Um artigo do jornal “Público”, a propósito do exame nacional de Português de acesso à universidade, começava com a seguinte frase: “dificuldades de interpretação e argumentação causam dissabores aos alunos no exame do 12.º ano”. A realidade é que a importância de saber interpretar, explicar e argumentar é um dos principais problemas da Educação no nosso país.
Empiricamente, e de uma forma geral, como professor universitário há mais de 15 anos, assisto a uma degradação da capacidade de interpretação de casos e de transmissão de ideias, por parte dos alunos que chegam à universidade, exatamente para os mesmos problemas que colocava há uma década por mim, nas mesmas unidades curriculares.
De notar que não se trata dos tradicionais erros de ortografia dos “Á” em vez de “Há”, do “Houveram” em vez de “Houve”, do especial “Fostes” em vez “Foste”, tal qual o “Previlégio” em vez de “Privilégio” ou o “Fazer o comer” em vez de “Fazer a comida”. A estes erros ortográficos juntou-se, mais recentemente, uma queda gramatical crítica na estruturação de uma frase, chamada Verbo! Muitos jovens transmitem pedidos ou ações com o “Podes bola?” em vez de “Podes passar a bola?”.

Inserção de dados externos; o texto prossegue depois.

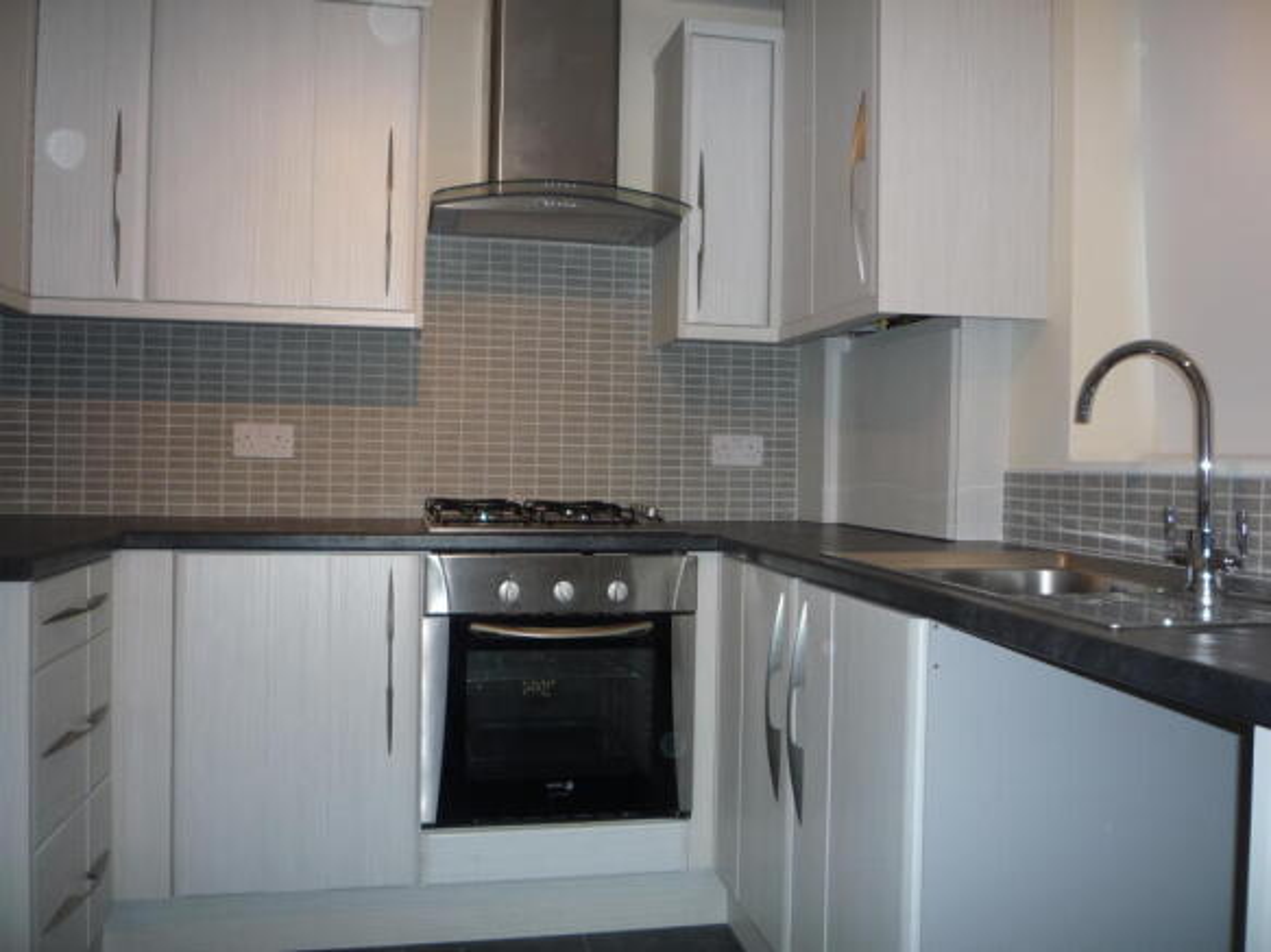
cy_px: 476
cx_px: 636
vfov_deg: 46.8
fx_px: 1101
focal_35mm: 30
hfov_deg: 60.0
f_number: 3.3
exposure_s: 1/30
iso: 100
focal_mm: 5.2
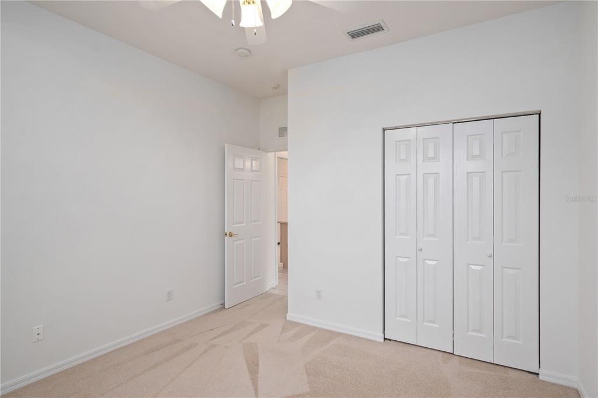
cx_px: 299
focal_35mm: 18
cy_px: 199
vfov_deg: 67.3
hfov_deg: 90.0
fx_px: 299
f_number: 9
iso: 250
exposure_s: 1/5
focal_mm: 12
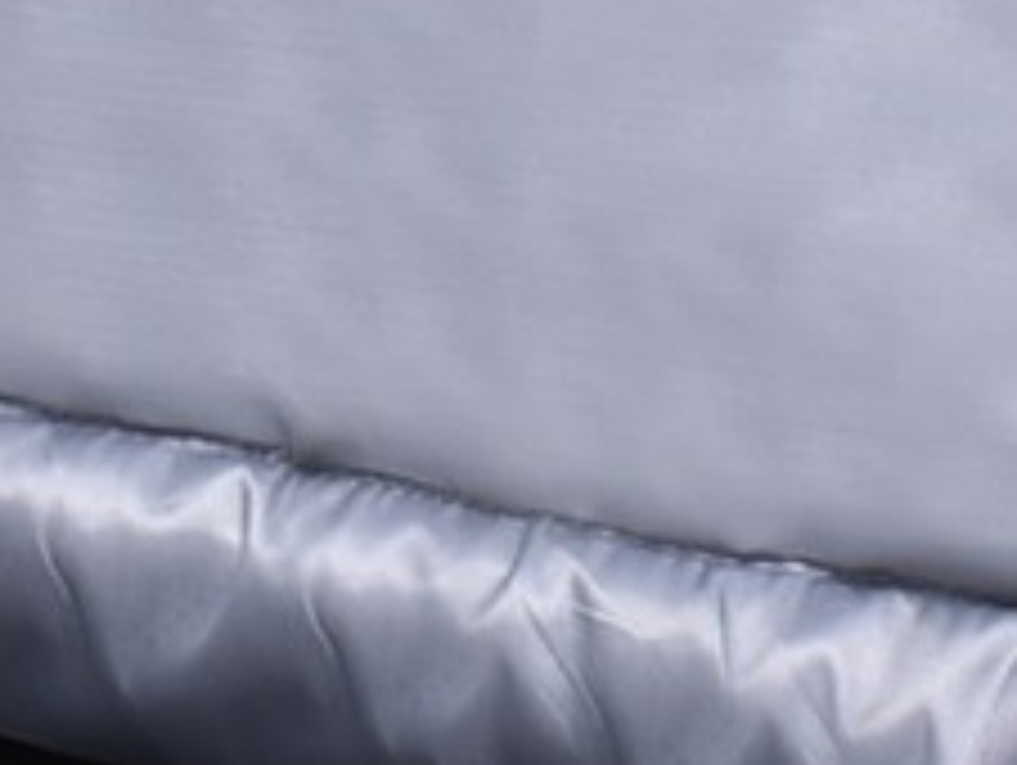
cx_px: 207
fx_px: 4323
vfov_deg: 10.1
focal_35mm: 147
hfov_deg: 13.4
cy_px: 522
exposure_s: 1/60
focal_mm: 18
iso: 100
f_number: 5.6
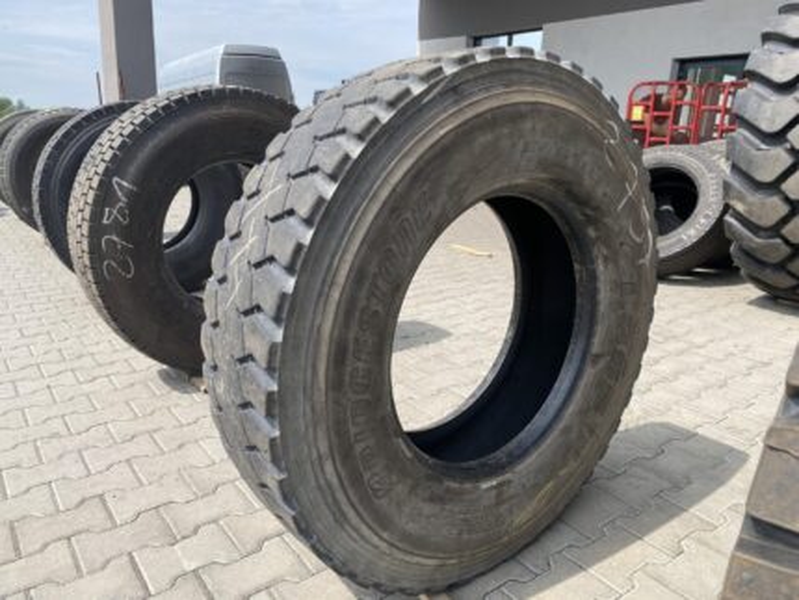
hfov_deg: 67.3
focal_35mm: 26
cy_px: 300
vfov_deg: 53.1
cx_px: 400
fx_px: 600
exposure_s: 1/1701
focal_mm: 4.25
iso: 32
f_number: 1.8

Com maior ou menor aceitação do acordo ortográfico de Português, os erros gramaticais indicados têm-se se mantido ao longo de gerações, mas, apesar de demonstrarem falhas graves estruturais do ensino e aprendizagem, tal não se compara com a crescente incapacidade de interpretação de factos, transmissão de ideias e capacidade de saber discutir com argumentos estruturados.
Estes três fatores fundamentais na evolução pessoal e profissional de qualquer pessoa, treinam-se desde os primeiros anos de escolaridade, razão pela qual se pode interpretar que algo tem sido, de facto, menos bem feito nas bases educativas no País.
Falar, ou saber escrever palavras, não significa saber comunicar!
Comunicar implica várias coisas, entre as quais saber interpretar o que nos é dito (temos dois ouvidos), para que possamos corretamente assimilar, fazer uma análise crítica e poder transmitir a nossa visão.
Este processo, em particular quando transmitimos através da escrita, implica que seja importante uma escrita objetiva e concisa, apta a ser lida por completo e que garanta clareza na transmissão da mensagem, independentemente do humor que o recetor, ou recetores, tenham quando recebem a mensagem.
Se a escrita tiver erros gramaticais ou uma densidade elevada, capaz de criar risco de desatenção sobre a mensagem central, o recetor de imediato se vai concentrar na distração da incoerência, como se desconcentra e, até mais facilmente, deixa de interpretar a pretensão da mensagem.
A arte de comunicar implica reconhecer que há um emissor e um ou mais recetores. Entre eles existe um canal de comunicação (como um tubo de canalização das nossas casas) que tem ruído no canal, nomeadamente, o humor de contexto daquele momento do recetor, a história e a vivência dos intervenientes e a capacidade de interpretação, ainda mais se a mesma carecer de elevada complexidade.
Ou seja, aqueles que consideram que basta falar ou escrever para comunicar, esquecendo-se do verbo na forma adequada ou esquecendo-se do ‘H’ no ‘há’, considerando que alcançou o seu objetivo, está muito enganado. Do outro lado, há uma elevada probabilidade de se assumir que há limitações técnicas e défice de consistência no outro, perdendo-se a credibilidade e a mensagem em toda a linha operacional técnica.
Saber resolver enigmas, estruturar táticas de resolução de desafios tornando-os oportunidades, ou mesmo, decifrar e interpretar mensagens diretas ou indiretas, algumas com astúcia, são capacidades cruciais para criar valor acrescentado pessoal e profissional.
Tudo isto se treina desde pequeno, não com facilidades e apresentação de soluções, mas com orientações e realização prática. Cometendo erros em fases prematuras da vida, antes de os cometer em fases fundamentais da vida e com maior impacto.
Que sociedade procuramos? Que empresas desejamos ter? Muito se pode discutir, naturalmente, mas ter pessoas que comuniquem, tenham análise crítica e façam melhor do que “falarem apenas”, minimizando tentativas que se avizinham mais totalitárias, de esquerda ou direita, será certamente um dos caminhos essenciais.
Como? Com uma requalificação da exigência e não do facilitismo como cultura, com o incentivo pela análise e discussão crítica e não pela entrega da solução. Enfim… conforme uma sábia tradição, “não lhe dês o peixe, ensina-o a pescar!”.